Provided records:
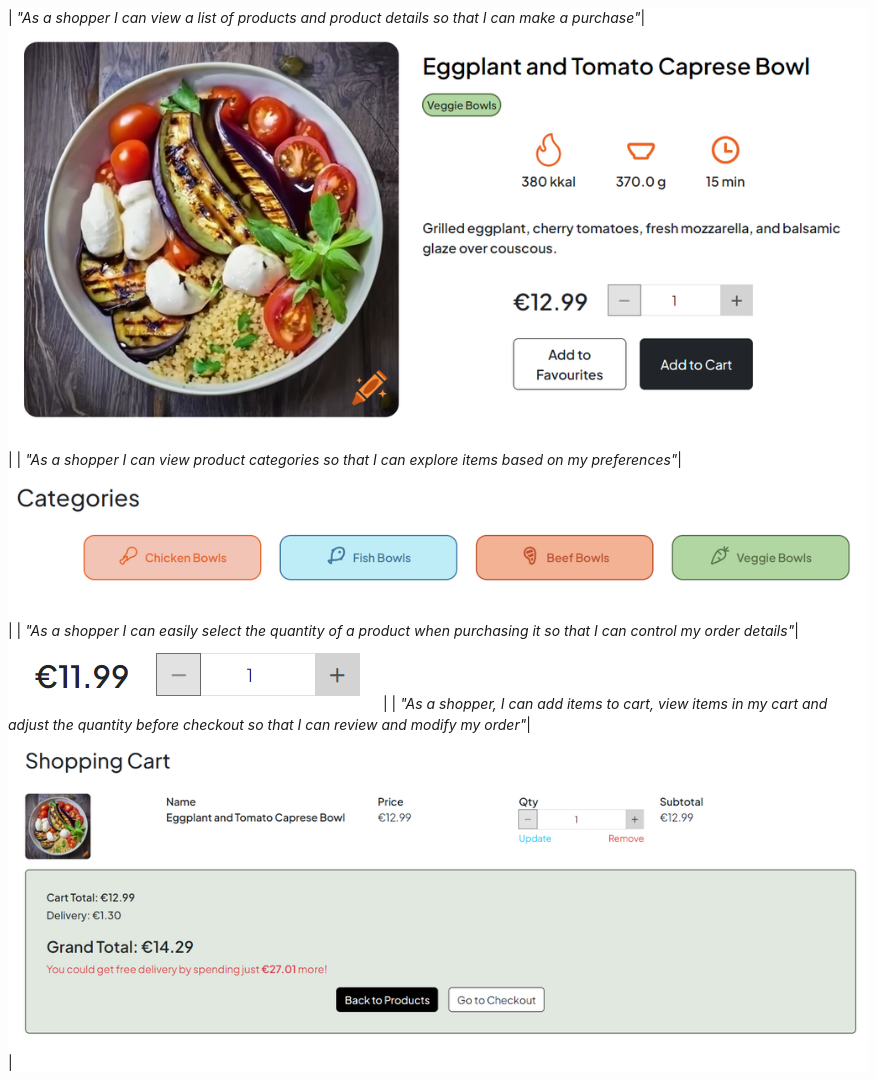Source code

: | *"As a shopper I can view a list of products and product details so that I can make a purchase"*|![User Story](documentation/readme_files/product-detail-feature.png)|
| *"As a shopper I can view product categories so that I can explore items based on my preferences"*|![User Story](documentation/readme_files/categories-feature.png)|
| *"As a shopper I can easily select the quantity of a product when purchasing it so that I can control my order details"*|![User Story](documentation/testing_files/quantity-userstory.png)|
| *"As a shopper, I can add items to cart, view items in my cart and adjust the quantity before checkout so that I can review and modify my order"*|![User Story](documentation/readme_files/shopping-cart-feature.png)|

Task:
Your reply should be the lines from the one that contains "view a list" through the end of the listing above, repeated exactly.

Response:
: | *"As a shopper I can view a list of products and product details so that I can make a purchase"*|![User Story](documentation/readme_files/product-detail-feature.png)|
| *"As a shopper I can view product categories so that I can explore items based on my preferences"*|![User Story](documentation/readme_files/categories-feature.png)|
| *"As a shopper I can easily select the quantity of a product when purchasing it so that I can control my order details"*|![User Story](documentation/testing_files/quantity-userstory.png)|
| *"As a shopper, I can add items to cart, view items in my cart and adjust the quantity before checkout so that I can review and modify my order"*|![User Story](documentation/readme_files/shopping-cart-feature.png)|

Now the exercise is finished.